=== Required work ===
Reproduce the lines of the entries below verbatim, starting at the line containing "right hip: (165, 332, -10)" and ending at the last line of the entries.
········
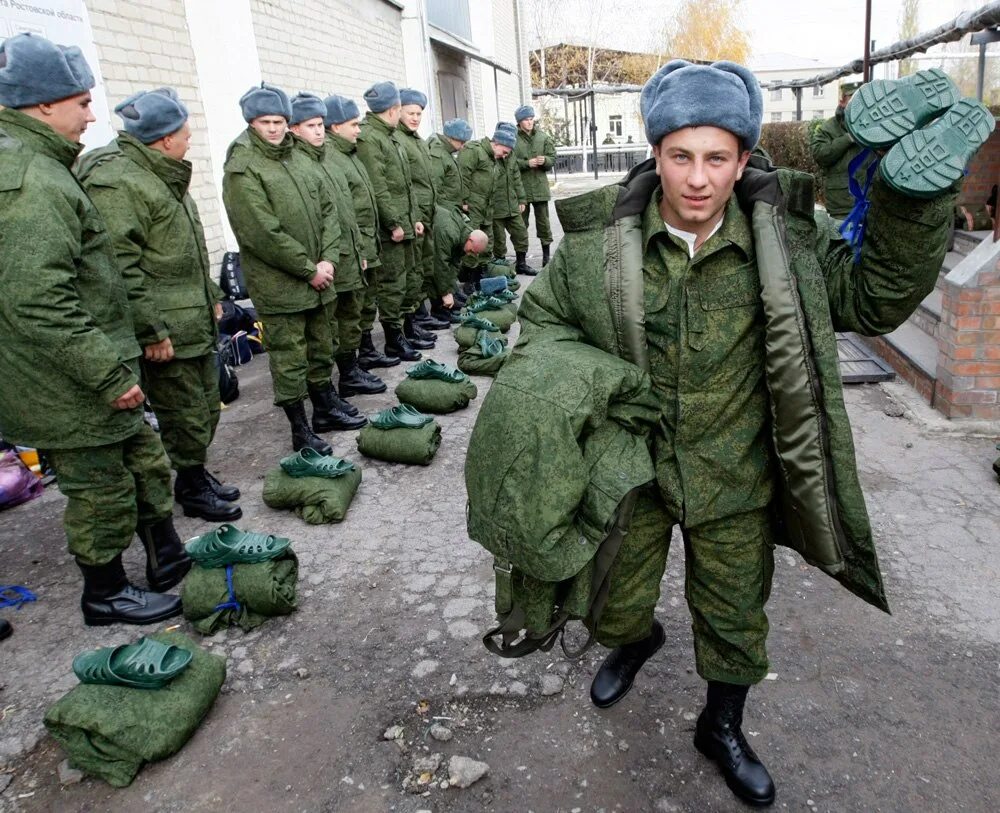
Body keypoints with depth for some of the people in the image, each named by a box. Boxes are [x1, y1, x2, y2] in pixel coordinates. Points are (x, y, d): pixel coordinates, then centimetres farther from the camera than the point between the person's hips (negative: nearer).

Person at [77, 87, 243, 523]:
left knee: (206, 407, 18)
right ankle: (191, 488, 21)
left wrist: (211, 294, 25)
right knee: (186, 415, 3)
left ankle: (198, 475, 35)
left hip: (197, 322, 10)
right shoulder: (116, 182, -18)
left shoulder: (163, 174, 16)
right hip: (165, 332, -10)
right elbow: (119, 268, -23)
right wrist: (151, 331, -22)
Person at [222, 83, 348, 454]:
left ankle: (325, 408, 35)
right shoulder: (242, 169, -11)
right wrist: (309, 269, -15)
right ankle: (300, 429, 12)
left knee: (321, 348, 18)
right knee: (290, 359, 1)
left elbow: (327, 210, 10)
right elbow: (263, 232, -18)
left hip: (318, 278, 7)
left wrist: (328, 258, -4)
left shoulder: (299, 159, 12)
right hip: (279, 286, -7)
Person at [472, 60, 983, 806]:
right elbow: (546, 317, 0)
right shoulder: (599, 236, -14)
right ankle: (637, 639, 60)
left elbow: (872, 299, -4)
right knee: (613, 605, 20)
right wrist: (548, 379, -19)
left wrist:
········
=== Answer for the task ===
right hip: (165, 332, -10)
right elbow: (119, 268, -23)
right wrist: (151, 331, -22)
Person at [222, 83, 348, 454]:
left ankle: (325, 408, 35)
right shoulder: (242, 169, -11)
right wrist: (309, 269, -15)
right ankle: (300, 429, 12)
left knee: (321, 348, 18)
right knee: (290, 359, 1)
left elbow: (327, 210, 10)
right elbow: (263, 232, -18)
left hip: (318, 278, 7)
left wrist: (328, 258, -4)
left shoulder: (299, 159, 12)
right hip: (279, 286, -7)
Person at [472, 60, 983, 806]:
right elbow: (546, 317, 0)
right shoulder: (599, 236, -14)
right ankle: (637, 639, 60)
left elbow: (872, 299, -4)
right knee: (613, 605, 20)
right wrist: (548, 379, -19)
left wrist:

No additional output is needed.